1. Department Heads and information security owners, and/or their designees, are responsible for developing, maintaining, and participating in a System Development Life Cycle (SDLC) plan. All software developed in-house that runs on production systems shall be developed according to an SDLC plan. At a minimum, this plan shall address the areas of preliminary analysis or feasibility study; risk identification and mitigation; systems analysis; general design; detail design; development; quality assurance and acceptance testing; implementation; and, post implementation maintenance and review. The requirement for such methodology ensures the software will be adequately documented and tested before it is used in production.
2. All applicable systems shall have designated owners and custodians. Owners, and/or their designees, shall perform periodic risk assessments of production systems to determine whether the controls employed are adequate.
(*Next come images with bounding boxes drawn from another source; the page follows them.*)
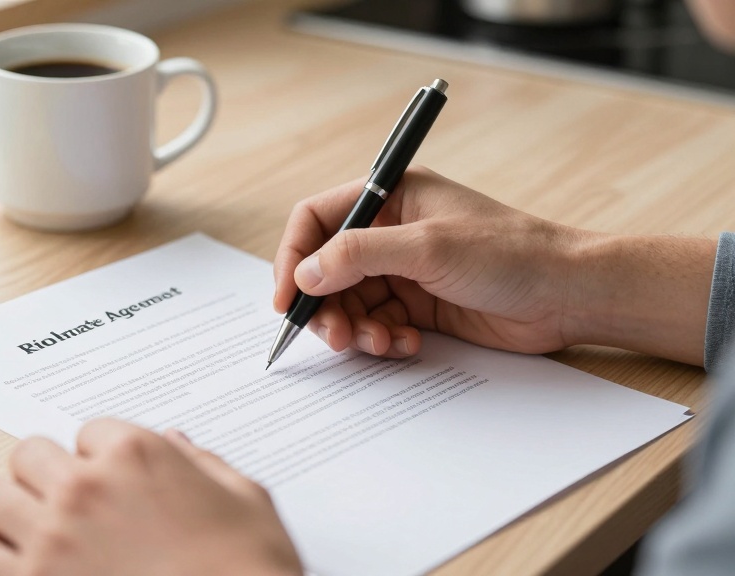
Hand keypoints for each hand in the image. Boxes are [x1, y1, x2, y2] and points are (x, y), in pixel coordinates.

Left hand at [0, 419, 302, 575]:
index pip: (90, 432)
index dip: (101, 458)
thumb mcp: (247, 502)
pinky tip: (20, 565)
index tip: (111, 480)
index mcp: (137, 454)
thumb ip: (205, 465)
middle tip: (66, 500)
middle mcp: (85, 488)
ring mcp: (51, 538)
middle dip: (46, 474)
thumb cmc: (246, 569)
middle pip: (29, 454)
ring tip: (37, 531)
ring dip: (13, 512)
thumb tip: (178, 445)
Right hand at [274, 166, 582, 356]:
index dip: (294, 257)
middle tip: (335, 336)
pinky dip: (381, 339)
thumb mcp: (427, 246)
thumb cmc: (510, 253)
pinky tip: (407, 343)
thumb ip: (358, 256)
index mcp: (391, 197)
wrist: (567, 294)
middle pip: (326, 269)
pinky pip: (377, 325)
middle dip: (325, 305)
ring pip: (349, 303)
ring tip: (379, 343)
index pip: (317, 220)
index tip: (287, 298)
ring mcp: (404, 271)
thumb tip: (304, 274)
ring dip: (355, 328)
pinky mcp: (419, 305)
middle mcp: (391, 232)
3. The department head or owner of an information resource shall ensure that all applicable systems have a documented access control process to restrict who can access the system as well as restrict the privileges available to system users. A log of permission(s) granted shall also be maintained.
4. Where resources permit, there shall be a separation between the production, development, and test environments. This ensures that security is rigorously maintained for the production system, while the development and test environments can maximize productivity with fewer security restrictions. At least two people will review and approve a change before it is moved into production (See University Information Security Standard, Change Management).